TASK INSTRUCTIONS: Rewrite the text of every item, replacing "jQuery" with "JavaScript" wherever it occurs and leaving all else unchanged. Don't include the pictures in your answer.

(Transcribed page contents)
++++++++++
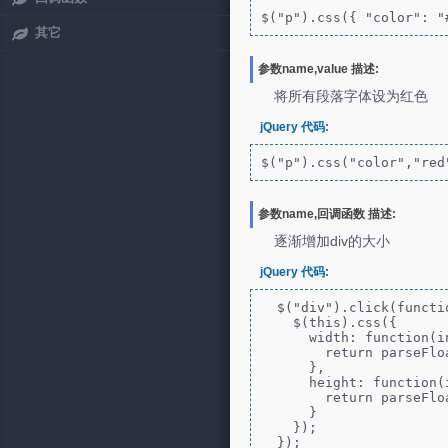
$("p").css({ "color": "
其它
参数name,value 描述:
将所有段落字体设为红色
jQuery 代码:
$("p").css("color","red
参数name,回调函数 描述:
逐渐增加div的大小
jQuery 代码:
  $("div").click(function() {

    $(this).css({

      width: function(index, value) {

        return parseFloat(value) * 1.2;

      }, 

      height: function(index, value) {

        return parseFloat(value) * 1.2;

      }

    });

  });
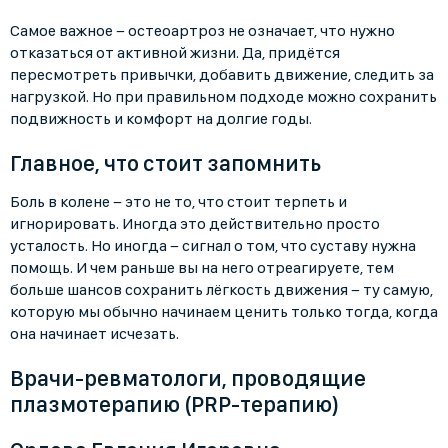
Самое важное − остеоартроз не означает, что нужно
отказаться от активной жизни. Да, придётся
пересмотреть привычки, добавить движение, следить за
нагрузкой. Но при правильном подходе можно сохранить
подвижность и комфорт на долгие годы.
Главное, что стоит запомнить
Боль в колене − это не то, что стоит терпеть и
игнорировать. Иногда это действительно просто
усталость. Но иногда − сигнал о том, что суставу нужна
помощь. И чем раньше вы на него отреагируете, тем
больше шансов сохранить лёгкость движения − ту самую,
которую мы обычно начинаем ценить только тогда, когда
она начинает исчезать.
Врачи-ревматологи, проводящие
плазмотерапию (PRP-терапию)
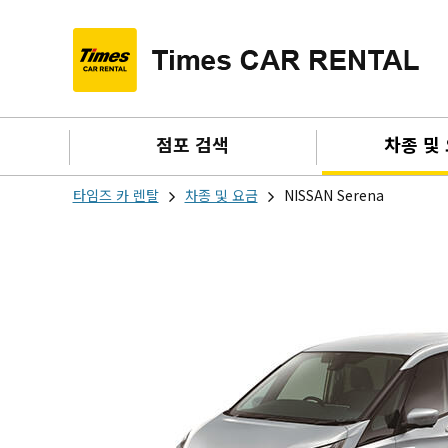
점포 검색
차종 및
타임즈 카 렌탈
차종 및 요금
NISSAN Serena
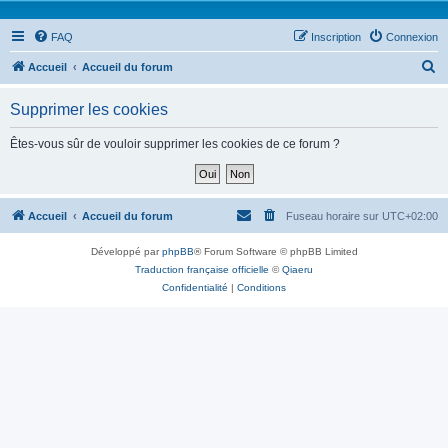
FAQ
Inscription
Connexion
R
Accueil
Accueil du forum
e
Supprimer les cookies
c
h
Êtes-vous sûr de vouloir supprimer les cookies de ce forum ?
e
r
c
Accueil
Accueil du forum
Fuseau horaire sur
UTC+02:00
h
Développé par
phpBB
® Forum Software © phpBB Limited
e
Traduction française officielle
©
Qiaeru
r
Confidentialité
|
Conditions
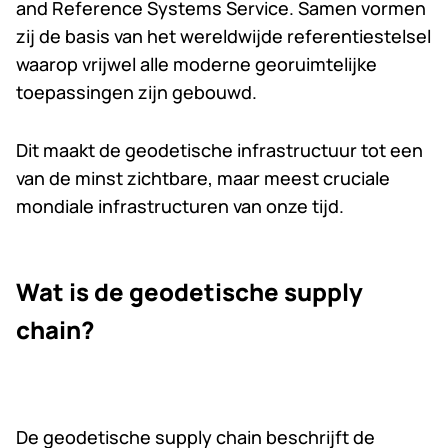
and Reference Systems Service. Samen vormen
zij de basis van het wereldwijde referentiestelsel
waarop vrijwel alle moderne georuimtelijke
toepassingen zijn gebouwd.
Dit maakt de geodetische infrastructuur tot een
van de minst zichtbare, maar meest cruciale
mondiale infrastructuren van onze tijd.
Wat is de geodetische supply
chain?
De geodetische supply chain beschrijft de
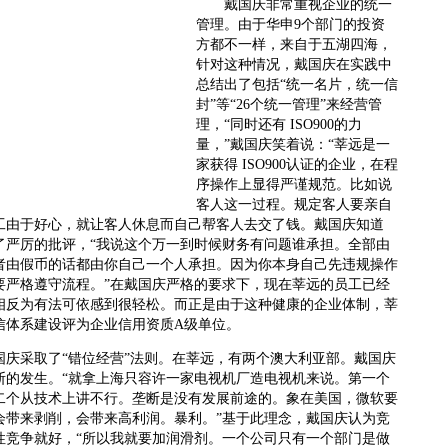
戴国庆非常重视企业的统一
管理。由于华申9个部门的投资
方都不一样，来自于五湖四海，
针对这种情况，戴国庆在实践中
总结出了包括“统一名片，统一信
封”等“26个统一管理”来经营管
理，“同时还有 ISO900的力
量，”戴国庆笑着说：“莘远是一
家获得 ISO900认证的企业，在程
序操作上显得严谨规范。比如说
客人这一过程。规定客人要亲自
工由于好心，就让客人休息而自己帮客人去交了钱。戴国庆知道
了严厉的批评，“我说这个万一到时候财务有问题谁承担。全部由
者由假币的话都由你自己一个人承担。因为你本身自己先违规操作
要严格遵守流程。”在戴国庆严格的要求下，现在莘远的员工已经
相反为有法可依感到很轻松。而正是由于这种健康的企业体制，莘
信体系建设评为企业信用资质A级单位。
采取了“错位经营”法则。在莘远，有两个澳大利亚部。戴国庆
断的发生。“就拿上海只容许一家电视机厂造电视机来说。第一个
二个从技术上讲不行。垄断是没有发展前途的。象在美国，微软要
会带来剥削，会带来高利润。暴利。”基于此理念，戴国庆认为竞
性竞争就好，“所以我就要加润滑剂。一个公司只有一个部门是做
++++++++++
ANSWER SECTION:
$("p").css({ "color": "
其它
参数name,value 描述:
将所有段落字体设为红色
JavaScript 代码:
$("p").css("color","red
参数name,回调函数 描述:
逐渐增加div的大小
JavaScript 代码:
  $("div").click(function() {

    $(this).css({

      width: function(index, value) {

        return parseFloat(value) * 1.2;

      }, 

      height: function(index, value) {

        return parseFloat(value) * 1.2;

      }

    });

  });
Самое важное − остеоартроз не означает, что нужно
отказаться от активной жизни. Да, придётся
пересмотреть привычки, добавить движение, следить за
нагрузкой. Но при правильном подходе можно сохранить
подвижность и комфорт на долгие годы.
Главное, что стоит запомнить
Боль в колене − это не то, что стоит терпеть и
игнорировать. Иногда это действительно просто
усталость. Но иногда − сигнал о том, что суставу нужна
помощь. И чем раньше вы на него отреагируете, тем
больше шансов сохранить лёгкость движения − ту самую,
которую мы обычно начинаем ценить только тогда, когда
она начинает исчезать.
Врачи-ревматологи, проводящие
плазмотерапию (PRP-терапию)
점포 검색
차종 및
타임즈 카 렌탈
차종 및 요금
NISSAN Serena
FAQ
Inscription
Connexion
R
Accueil
Accueil du forum
e
Supprimer les cookies
c
h
Êtes-vous sûr de vouloir supprimer les cookies de ce forum ?
e
r
c
Accueil
Accueil du forum
Fuseau horaire sur
UTC+02:00
h
Développé par
phpBB
® Forum Software © phpBB Limited
e
Traduction française officielle
©
Qiaeru
r
Confidentialité
|
Conditions
and Reference Systems Service. Samen vormen
zij de basis van het wereldwijde referentiestelsel
waarop vrijwel alle moderne georuimtelijke
toepassingen zijn gebouwd.
Dit maakt de geodetische infrastructuur tot een
van de minst zichtbare, maar meest cruciale
mondiale infrastructuren van onze tijd.
Wat is de geodetische supply
chain?
De geodetische supply chain beschrijft de
戴国庆非常重视企业的统一
管理。由于华申9个部门的投资
方都不一样，来自于五湖四海，
针对这种情况，戴国庆在实践中
总结出了包括“统一名片，统一信
封”等“26个统一管理”来经营管
理，“同时还有 ISO900的力
量，”戴国庆笑着说：“莘远是一
家获得 ISO900认证的企业，在程
序操作上显得严谨规范。比如说
客人这一过程。规定客人要亲自
工由于好心，就让客人休息而自己帮客人去交了钱。戴国庆知道
了严厉的批评，“我说这个万一到时候财务有问题谁承担。全部由
者由假币的话都由你自己一个人承担。因为你本身自己先违规操作
要严格遵守流程。”在戴国庆严格的要求下，现在莘远的员工已经
相反为有法可依感到很轻松。而正是由于这种健康的企业体制，莘
信体系建设评为企业信用资质A级单位。
采取了“错位经营”法则。在莘远，有两个澳大利亚部。戴国庆
断的发生。“就拿上海只容许一家电视机厂造电视机来说。第一个
二个从技术上讲不行。垄断是没有发展前途的。象在美国，微软要
会带来剥削，会带来高利润。暴利。”基于此理念，戴国庆认为竞
性竞争就好，“所以我就要加润滑剂。一个公司只有一个部门是做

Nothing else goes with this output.